Indeed, as part of the new mission statement, the Studios portion of the Media and Entertainment Distribution group will be expected to produce content for “theatrical, linear, and streaming distribution…” Although the same press statement states the focus is “the company’s direct-to-consumer outlets, which include Disney+, Hulu and ESPN+.” Alan Horn and Alan Bergman will continue to oversee Studios content output for Disney via Disney Pictures, Walt Disney Animation Studios, Pixar Animation, Marvel Studios, and Lucasfilm as chairmen, with both still reporting to Disney CEO Bob Chapek.
“Given the incredible success of Disney+ and our plans to accelerate our direct-to-consumer business, we are strategically positioning our Company to more effectively support our growth strategy and increase shareholder value,” Chapek said in a statement. “Managing content creation distinct from distribution will allow us to be more effective and nimble in making the content consumers want most, delivered in the way they prefer to consume it. Our creative teams will concentrate on what they do best—making world-class, franchise-based content—while our newly centralized global distribution team will focus on delivering and monetizing that content in the most optimal way across all platforms, including Disney+, Hulu, ESPN+ and the coming Star international streaming service.”

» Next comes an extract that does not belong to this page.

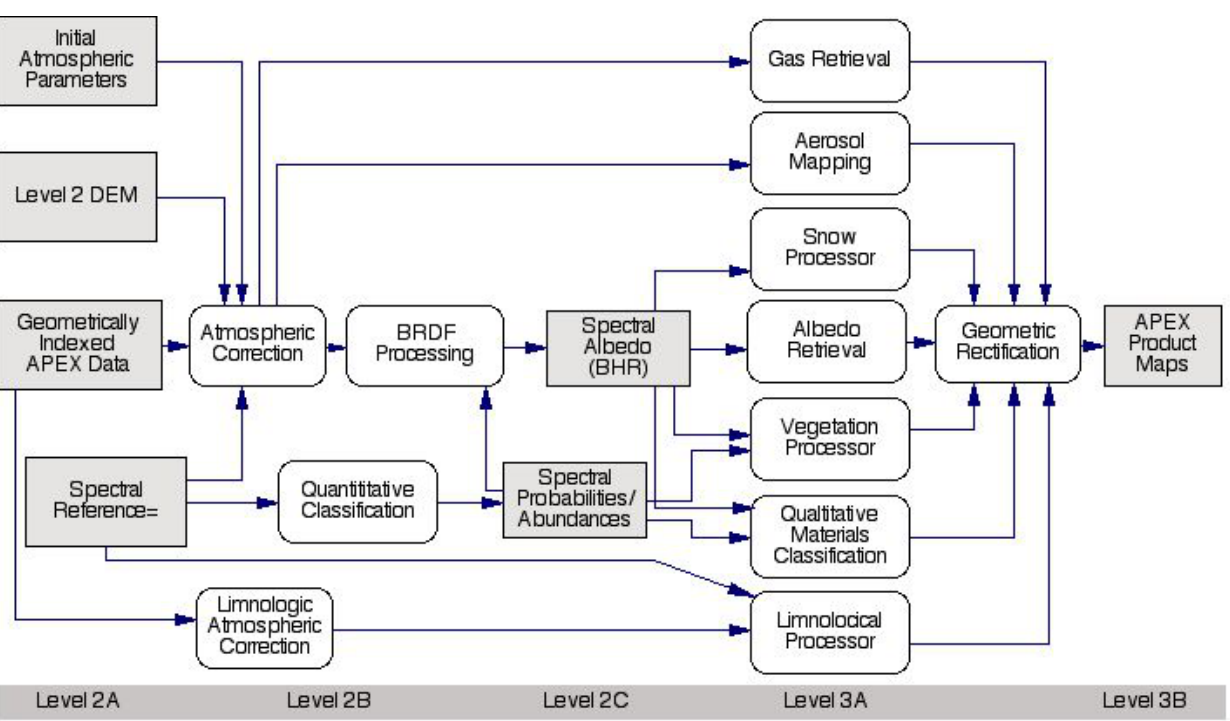
Figure 9. Level 2/3 APEX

In the short term, it is hard to gauge how much this will change Disney’s current holding pattern on theatrical content due to the pandemic. Given the decision to delay Black Widow to summer 2021 after the Mulan PVOD experiment, one might suspect Disney is reluctant to put more blockbusters intended to be billion-dollar earners on streaming, which leaves the entire Marvel Studios catalog, for one example, in limbo. But in the longer term, Disney is unsurprisingly pivoting toward Disney+, which seemed to be the intention ever since the streaming service was announced as an implicit rival to Netflix.
Considering the new limitations COVID has introduced to entertainment corporations in regard to theatrical distribution, it is reasonable to speculate timetables for transitioning toward the vertical integration of streaming have been accelerated. So whether this has ramifications for consumers in 2021 remains to be seen. How it could affect the long-term future of Disney’s content creation, both in terms of scale and distribution, seems fairly significant.